## TEXTAUSZUG
┄┄┄┄┄┄┄┄┄┄
Facebook steuert auf die schwerste Krise seit der Firmengründung 2004 zu. Oder steckt bereits mitten drin.

Das Wichtigste in Kürze

  • Facebook steht wegen des mutmasslichen Missbrauchs von User-Daten durch Drittfirmen am Pranger.
  • Unter dem Deckmantel von akademischer Forschung sammelten Dritte im grossen Stil Facebook-Profil-Daten und verkauften sie ohne Einwilligung der Betroffenen weiter.
  • In den USA droht Facebook eine Rekordstrafe, falls dem Unternehmen ein Gesetzesverstoss nachgewiesen werden kann. Laut «Washington Post» ist gemäss theoretischer Berechnung eine Busse von 2 Billionen US-Dollar denkbar. (Das ist kein Schreibfehler, doch würde die tatsächliche Busse wohl «nur» im mehrstelligen Milliarden-Dollar-Bereich liegen).
  • Der Präsident des EU-Parlaments hat am Montag via Twitter eine umfassende Untersuchung angekündigt.
  • Die EU-Kommission rügt den möglichen Datenmissbrauch als «inakzeptabel» und die EU-Justizkommissarin plant Gespräche mit der US-Regierung und Facebook.
  • Der zum «Guardian» gehörende «Observer» und die «New York Times» berichteten am Samstag über die fragwürdigen Geschäftspraktiken der Firma Cambridge Analytica.
┄┄┄┄┄┄┄┄┄┄
## Zeilen aus einem Datensatz
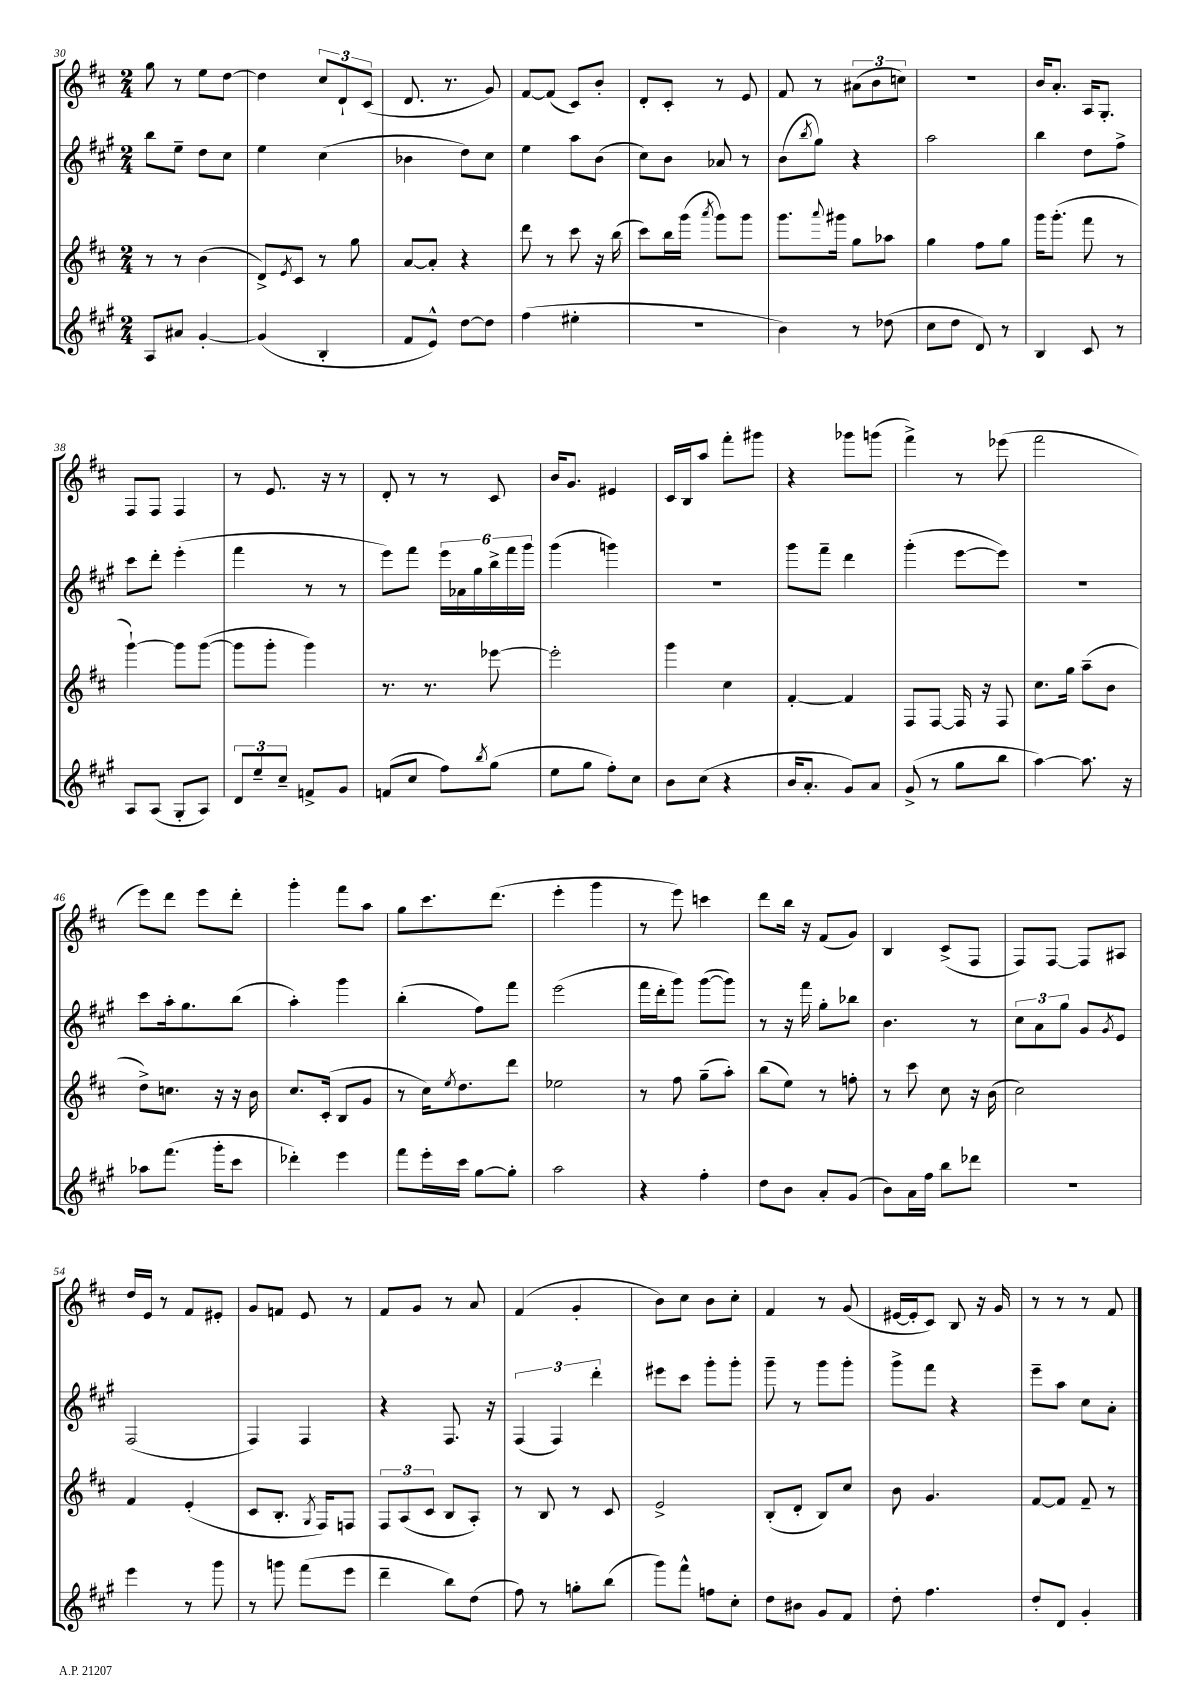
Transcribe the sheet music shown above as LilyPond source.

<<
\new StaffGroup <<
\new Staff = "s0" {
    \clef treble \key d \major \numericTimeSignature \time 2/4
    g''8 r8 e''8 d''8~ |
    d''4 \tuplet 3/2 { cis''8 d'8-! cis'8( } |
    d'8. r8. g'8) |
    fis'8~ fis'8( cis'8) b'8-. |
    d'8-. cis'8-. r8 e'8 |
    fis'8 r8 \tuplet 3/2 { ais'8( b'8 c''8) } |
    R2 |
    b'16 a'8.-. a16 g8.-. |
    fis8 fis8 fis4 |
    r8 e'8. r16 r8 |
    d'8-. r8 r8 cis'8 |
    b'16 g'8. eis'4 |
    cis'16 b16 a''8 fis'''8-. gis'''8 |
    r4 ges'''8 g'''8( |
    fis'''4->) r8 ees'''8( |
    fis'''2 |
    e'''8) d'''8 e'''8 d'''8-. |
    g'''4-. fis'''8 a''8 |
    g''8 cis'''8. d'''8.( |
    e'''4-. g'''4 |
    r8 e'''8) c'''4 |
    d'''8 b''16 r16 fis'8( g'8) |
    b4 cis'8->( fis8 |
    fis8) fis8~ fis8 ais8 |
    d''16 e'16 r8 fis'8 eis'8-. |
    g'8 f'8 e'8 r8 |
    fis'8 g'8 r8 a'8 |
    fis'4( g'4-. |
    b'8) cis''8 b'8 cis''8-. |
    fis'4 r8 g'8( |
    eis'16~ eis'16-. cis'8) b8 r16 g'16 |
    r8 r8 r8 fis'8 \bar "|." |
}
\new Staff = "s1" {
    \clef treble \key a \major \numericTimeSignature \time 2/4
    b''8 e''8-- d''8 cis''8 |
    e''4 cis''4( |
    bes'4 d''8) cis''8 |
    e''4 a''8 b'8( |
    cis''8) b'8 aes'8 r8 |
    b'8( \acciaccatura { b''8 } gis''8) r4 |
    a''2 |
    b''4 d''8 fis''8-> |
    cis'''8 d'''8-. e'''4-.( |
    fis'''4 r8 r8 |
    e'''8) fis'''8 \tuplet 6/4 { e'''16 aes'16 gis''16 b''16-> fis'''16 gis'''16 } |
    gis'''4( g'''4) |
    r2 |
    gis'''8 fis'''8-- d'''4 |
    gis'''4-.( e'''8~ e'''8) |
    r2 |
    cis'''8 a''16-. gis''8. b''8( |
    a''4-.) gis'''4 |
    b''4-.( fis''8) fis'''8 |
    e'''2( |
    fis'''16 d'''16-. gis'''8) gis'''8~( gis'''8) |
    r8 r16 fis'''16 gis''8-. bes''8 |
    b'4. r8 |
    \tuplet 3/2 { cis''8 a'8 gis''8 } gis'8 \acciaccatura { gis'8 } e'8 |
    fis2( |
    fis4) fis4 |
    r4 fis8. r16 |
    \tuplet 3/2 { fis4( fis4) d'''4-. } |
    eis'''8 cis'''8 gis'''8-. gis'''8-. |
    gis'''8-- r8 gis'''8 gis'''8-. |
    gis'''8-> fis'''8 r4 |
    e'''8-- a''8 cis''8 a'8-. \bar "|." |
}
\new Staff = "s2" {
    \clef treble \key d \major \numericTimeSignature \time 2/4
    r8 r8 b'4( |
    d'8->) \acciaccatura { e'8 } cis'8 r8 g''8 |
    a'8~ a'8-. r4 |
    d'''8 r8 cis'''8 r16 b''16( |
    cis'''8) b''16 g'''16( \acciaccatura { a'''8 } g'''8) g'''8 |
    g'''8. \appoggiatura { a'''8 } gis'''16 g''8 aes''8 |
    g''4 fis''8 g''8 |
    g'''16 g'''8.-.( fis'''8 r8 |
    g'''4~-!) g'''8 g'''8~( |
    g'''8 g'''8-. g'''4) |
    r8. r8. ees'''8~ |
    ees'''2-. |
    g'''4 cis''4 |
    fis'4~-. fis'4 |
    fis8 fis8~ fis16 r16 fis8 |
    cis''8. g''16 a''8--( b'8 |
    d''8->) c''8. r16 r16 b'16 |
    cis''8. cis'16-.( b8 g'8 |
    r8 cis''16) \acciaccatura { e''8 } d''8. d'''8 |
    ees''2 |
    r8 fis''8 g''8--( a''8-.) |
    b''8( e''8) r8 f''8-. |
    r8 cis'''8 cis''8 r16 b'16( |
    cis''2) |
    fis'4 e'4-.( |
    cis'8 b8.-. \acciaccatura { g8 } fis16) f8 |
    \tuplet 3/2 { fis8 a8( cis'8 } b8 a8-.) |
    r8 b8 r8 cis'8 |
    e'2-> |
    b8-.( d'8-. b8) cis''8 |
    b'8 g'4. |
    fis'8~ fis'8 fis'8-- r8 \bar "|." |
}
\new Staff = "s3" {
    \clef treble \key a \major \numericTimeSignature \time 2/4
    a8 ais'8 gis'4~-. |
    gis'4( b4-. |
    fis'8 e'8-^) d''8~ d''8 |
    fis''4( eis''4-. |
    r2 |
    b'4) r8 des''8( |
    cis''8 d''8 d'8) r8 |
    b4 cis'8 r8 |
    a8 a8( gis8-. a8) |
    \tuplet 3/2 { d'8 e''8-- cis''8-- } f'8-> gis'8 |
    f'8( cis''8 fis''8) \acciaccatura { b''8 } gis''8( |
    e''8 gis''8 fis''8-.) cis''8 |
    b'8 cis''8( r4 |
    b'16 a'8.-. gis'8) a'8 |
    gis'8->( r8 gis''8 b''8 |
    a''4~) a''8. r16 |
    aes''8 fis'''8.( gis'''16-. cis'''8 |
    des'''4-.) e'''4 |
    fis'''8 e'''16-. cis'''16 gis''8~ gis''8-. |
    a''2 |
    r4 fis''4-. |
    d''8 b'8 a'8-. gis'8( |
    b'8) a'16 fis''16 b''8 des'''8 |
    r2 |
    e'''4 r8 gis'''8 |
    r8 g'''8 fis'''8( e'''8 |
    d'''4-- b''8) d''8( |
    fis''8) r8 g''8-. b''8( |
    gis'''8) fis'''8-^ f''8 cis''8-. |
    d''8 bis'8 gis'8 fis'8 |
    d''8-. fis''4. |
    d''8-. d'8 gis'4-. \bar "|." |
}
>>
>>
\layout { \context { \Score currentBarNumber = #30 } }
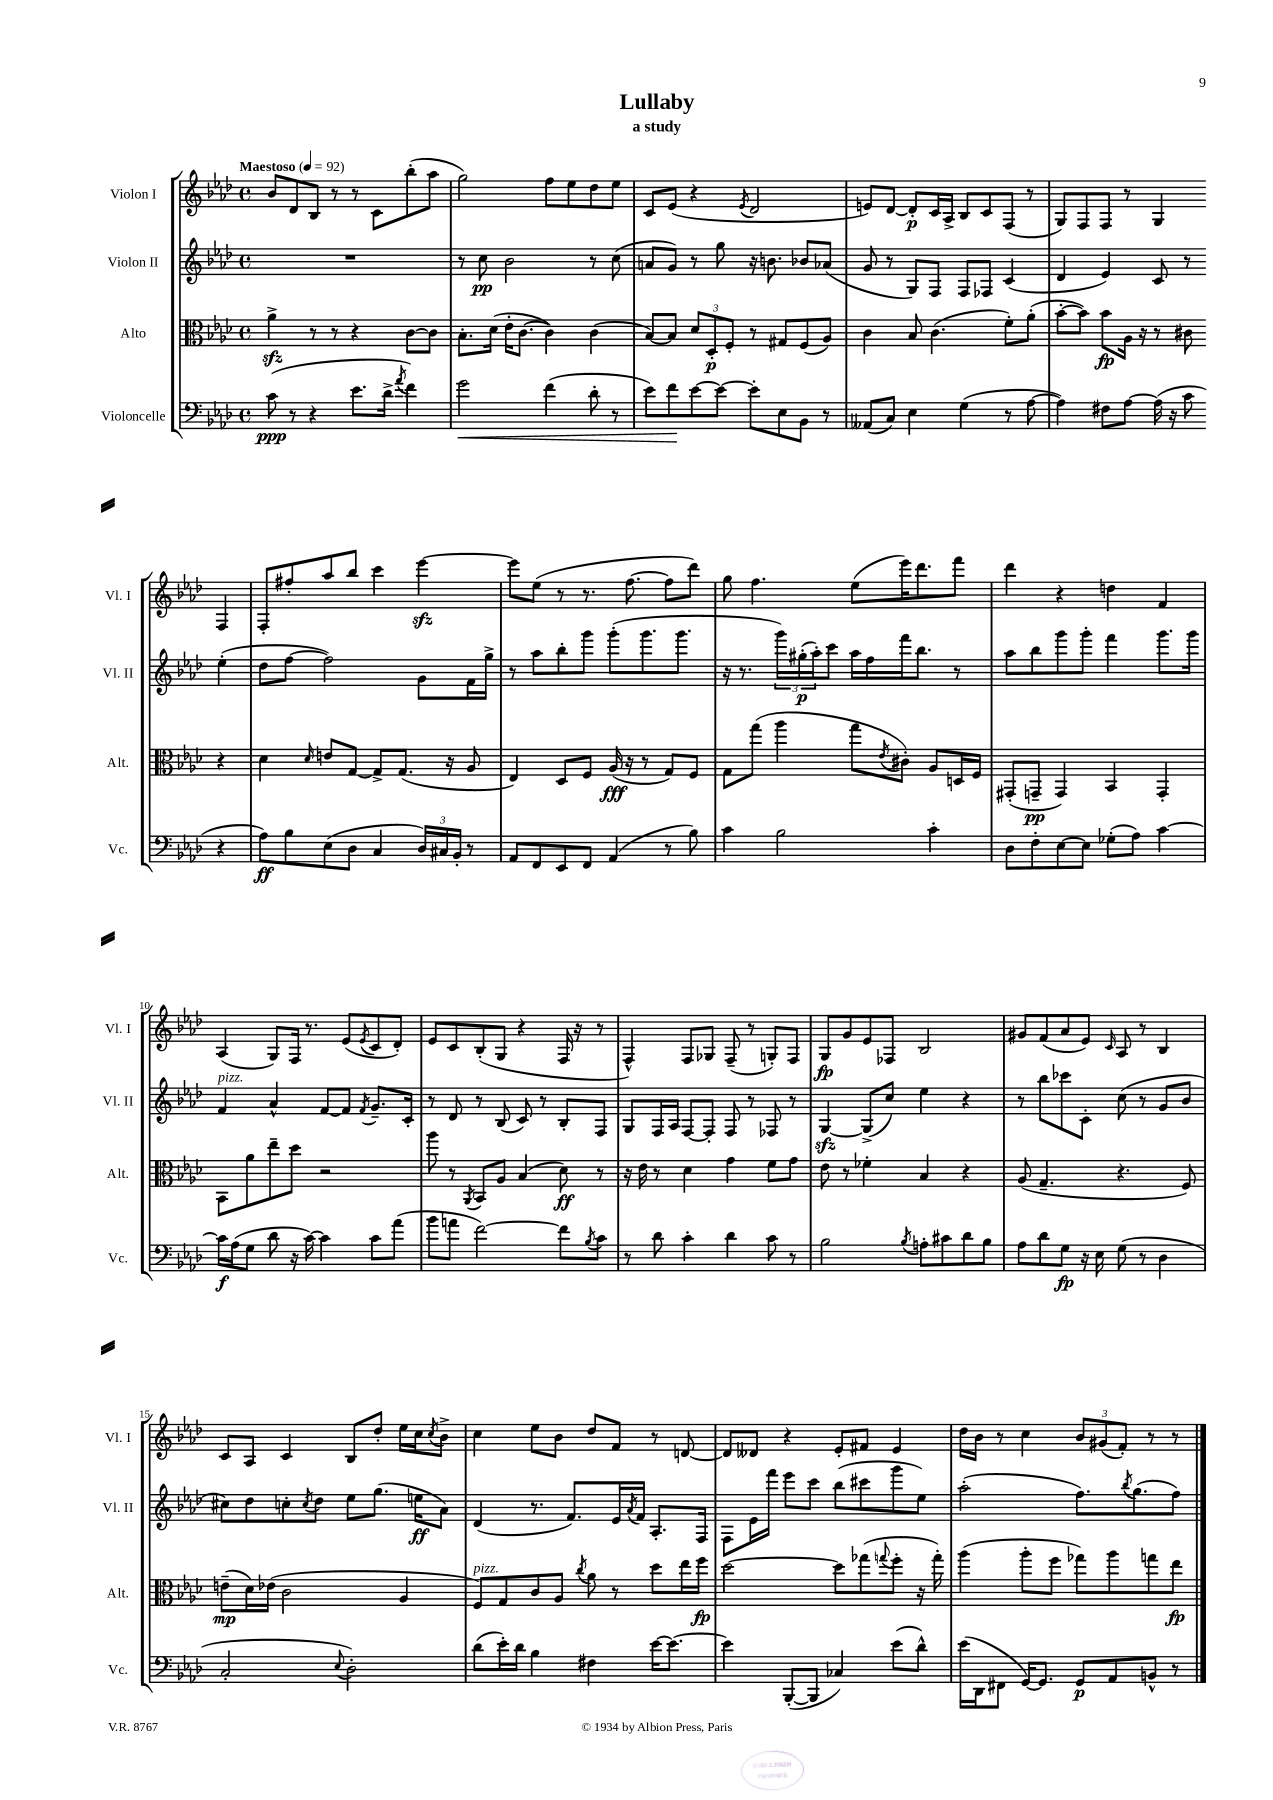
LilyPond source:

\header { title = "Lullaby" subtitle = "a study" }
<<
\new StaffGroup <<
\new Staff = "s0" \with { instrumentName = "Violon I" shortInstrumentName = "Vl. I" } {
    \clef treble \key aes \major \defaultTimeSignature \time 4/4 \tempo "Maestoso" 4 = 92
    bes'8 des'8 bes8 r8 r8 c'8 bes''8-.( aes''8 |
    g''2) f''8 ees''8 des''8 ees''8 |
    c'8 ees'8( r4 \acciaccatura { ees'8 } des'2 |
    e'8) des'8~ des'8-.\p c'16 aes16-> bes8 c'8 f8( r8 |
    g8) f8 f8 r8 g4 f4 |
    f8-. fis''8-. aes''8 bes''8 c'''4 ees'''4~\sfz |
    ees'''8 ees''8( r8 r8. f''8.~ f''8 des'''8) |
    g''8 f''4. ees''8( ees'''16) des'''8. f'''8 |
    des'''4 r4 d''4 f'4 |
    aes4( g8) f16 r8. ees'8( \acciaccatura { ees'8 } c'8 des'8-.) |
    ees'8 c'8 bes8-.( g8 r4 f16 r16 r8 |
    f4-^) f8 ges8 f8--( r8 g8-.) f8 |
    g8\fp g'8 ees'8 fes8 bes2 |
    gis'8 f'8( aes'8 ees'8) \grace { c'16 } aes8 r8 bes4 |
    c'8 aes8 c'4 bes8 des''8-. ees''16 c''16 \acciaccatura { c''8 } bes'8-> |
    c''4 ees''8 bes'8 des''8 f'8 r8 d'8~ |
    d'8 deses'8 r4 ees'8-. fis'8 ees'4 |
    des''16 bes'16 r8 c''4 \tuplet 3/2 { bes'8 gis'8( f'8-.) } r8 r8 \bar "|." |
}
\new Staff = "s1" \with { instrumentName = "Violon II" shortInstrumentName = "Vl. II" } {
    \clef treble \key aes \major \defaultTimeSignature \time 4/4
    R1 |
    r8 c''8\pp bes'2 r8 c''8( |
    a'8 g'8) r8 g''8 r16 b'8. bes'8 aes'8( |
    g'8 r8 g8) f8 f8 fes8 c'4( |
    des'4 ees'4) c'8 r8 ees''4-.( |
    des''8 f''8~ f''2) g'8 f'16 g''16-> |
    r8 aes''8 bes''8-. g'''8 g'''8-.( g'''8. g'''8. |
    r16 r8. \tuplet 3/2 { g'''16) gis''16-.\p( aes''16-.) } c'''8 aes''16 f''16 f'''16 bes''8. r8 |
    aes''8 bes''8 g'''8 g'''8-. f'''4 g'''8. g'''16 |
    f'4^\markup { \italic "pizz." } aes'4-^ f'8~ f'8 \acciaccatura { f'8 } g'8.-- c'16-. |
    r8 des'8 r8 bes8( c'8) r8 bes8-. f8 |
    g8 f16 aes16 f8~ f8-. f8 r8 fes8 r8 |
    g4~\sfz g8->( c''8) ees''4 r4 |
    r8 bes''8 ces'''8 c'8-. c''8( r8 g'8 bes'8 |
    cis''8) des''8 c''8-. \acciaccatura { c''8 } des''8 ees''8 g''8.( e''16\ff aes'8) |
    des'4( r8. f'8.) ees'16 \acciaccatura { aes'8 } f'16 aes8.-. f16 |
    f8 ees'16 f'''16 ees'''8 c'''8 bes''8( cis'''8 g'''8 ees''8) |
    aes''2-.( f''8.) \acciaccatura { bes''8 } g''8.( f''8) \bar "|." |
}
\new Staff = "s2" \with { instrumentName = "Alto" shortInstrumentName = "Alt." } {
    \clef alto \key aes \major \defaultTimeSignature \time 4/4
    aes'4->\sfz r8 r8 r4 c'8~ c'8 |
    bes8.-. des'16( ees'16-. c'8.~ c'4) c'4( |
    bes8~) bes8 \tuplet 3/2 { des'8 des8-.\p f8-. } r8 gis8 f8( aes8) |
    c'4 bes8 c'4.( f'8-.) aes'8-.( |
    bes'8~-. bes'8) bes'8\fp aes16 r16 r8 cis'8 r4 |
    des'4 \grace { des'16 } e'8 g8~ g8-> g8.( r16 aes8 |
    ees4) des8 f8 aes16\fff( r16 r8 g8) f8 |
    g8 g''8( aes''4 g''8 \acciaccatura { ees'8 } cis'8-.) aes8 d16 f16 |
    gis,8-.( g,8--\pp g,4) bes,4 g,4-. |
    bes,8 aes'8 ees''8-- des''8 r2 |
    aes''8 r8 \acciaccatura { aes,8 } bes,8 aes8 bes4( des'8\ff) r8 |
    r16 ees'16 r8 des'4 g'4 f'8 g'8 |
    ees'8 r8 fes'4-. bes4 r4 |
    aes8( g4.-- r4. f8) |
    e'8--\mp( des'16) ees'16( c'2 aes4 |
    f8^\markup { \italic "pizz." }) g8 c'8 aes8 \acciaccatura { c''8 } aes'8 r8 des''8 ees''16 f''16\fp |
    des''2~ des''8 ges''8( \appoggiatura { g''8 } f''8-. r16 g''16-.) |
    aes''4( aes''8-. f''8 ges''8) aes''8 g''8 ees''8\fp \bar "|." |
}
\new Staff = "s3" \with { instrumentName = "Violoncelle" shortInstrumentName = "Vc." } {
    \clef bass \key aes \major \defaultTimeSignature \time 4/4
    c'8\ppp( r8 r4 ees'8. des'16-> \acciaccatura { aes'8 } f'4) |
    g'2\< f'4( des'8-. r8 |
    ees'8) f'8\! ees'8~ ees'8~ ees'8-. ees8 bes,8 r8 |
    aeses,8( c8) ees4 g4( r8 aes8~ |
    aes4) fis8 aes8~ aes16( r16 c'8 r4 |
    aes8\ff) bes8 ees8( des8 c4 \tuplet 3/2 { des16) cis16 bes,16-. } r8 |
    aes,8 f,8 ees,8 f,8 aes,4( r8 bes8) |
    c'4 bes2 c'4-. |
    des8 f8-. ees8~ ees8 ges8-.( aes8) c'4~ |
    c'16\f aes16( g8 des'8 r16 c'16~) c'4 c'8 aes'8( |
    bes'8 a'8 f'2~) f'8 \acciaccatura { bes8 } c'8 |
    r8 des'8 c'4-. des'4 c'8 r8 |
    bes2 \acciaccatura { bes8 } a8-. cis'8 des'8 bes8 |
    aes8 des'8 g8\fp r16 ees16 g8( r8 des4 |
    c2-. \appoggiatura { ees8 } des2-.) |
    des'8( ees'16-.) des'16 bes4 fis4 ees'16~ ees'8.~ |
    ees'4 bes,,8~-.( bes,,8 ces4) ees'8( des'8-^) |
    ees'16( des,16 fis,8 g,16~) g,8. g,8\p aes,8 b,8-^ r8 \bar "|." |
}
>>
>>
┄┄┄┄┄┄┄┄┄┄
## ARBEITSAUFTRAG
Gib die Stelle im Text über Facebook von „Facebook steuert auf“ bis „Drittfirmen am Pranger.“ wortgetreu wieder.

## ENDERGEBNIS
Facebook steuert auf die schwerste Krise seit der Firmengründung 2004 zu. Oder steckt bereits mitten drin.

Das Wichtigste in Kürze

  • Facebook steht wegen des mutmasslichen Missbrauchs von User-Daten durch Drittfirmen am Pranger.